Pull every line containing "knee" from the entries.
++++++++++++++++++++
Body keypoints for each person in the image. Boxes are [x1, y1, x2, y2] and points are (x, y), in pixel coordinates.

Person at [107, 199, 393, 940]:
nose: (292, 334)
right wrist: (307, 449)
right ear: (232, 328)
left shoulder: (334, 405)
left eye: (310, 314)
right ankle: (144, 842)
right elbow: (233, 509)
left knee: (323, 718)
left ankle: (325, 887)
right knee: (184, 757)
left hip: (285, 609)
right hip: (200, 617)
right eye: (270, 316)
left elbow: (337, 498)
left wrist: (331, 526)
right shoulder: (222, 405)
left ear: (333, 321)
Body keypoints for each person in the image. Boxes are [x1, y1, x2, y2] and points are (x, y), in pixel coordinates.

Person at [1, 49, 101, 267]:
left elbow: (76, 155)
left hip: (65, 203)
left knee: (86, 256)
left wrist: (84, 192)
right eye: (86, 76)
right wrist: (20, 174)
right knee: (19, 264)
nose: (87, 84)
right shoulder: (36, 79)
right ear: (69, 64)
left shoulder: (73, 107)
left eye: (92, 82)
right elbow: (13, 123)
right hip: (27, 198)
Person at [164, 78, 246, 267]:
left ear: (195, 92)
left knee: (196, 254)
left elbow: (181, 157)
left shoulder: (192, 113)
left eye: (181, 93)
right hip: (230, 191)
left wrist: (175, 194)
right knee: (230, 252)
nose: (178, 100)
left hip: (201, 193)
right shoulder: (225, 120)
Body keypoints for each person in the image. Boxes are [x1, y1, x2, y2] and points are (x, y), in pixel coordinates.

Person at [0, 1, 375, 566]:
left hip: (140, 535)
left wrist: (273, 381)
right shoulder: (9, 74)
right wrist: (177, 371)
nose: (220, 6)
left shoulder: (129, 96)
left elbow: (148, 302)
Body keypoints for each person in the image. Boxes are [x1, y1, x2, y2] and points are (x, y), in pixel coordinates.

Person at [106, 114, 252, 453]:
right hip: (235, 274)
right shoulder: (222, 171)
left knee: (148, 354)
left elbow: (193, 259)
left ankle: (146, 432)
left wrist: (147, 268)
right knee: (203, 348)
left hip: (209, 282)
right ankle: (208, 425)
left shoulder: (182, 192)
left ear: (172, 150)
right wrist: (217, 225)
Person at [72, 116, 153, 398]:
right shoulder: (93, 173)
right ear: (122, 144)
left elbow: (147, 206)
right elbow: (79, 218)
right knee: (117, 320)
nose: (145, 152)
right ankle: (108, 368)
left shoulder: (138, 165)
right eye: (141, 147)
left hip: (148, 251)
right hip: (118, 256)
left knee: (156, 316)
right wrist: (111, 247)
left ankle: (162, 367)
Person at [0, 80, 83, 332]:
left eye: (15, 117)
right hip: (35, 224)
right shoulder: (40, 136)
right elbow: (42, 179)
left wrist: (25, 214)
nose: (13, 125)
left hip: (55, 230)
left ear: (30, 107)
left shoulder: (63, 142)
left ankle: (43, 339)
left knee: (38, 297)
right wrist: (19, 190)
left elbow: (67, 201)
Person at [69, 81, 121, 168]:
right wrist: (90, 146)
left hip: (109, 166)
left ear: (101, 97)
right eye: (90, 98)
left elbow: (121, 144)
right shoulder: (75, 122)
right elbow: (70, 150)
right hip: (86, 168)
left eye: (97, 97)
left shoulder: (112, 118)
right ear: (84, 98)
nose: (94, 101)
++++++++++++++++++++
**SOLUTION FOR THIS TASK**
left knee: (323, 718)
right knee: (184, 757)
left knee: (86, 256)
right knee: (19, 264)
left knee: (196, 254)
right knee: (230, 252)
left knee: (148, 354)
right knee: (203, 348)
right knee: (117, 320)
left knee: (156, 316)
left knee: (38, 297)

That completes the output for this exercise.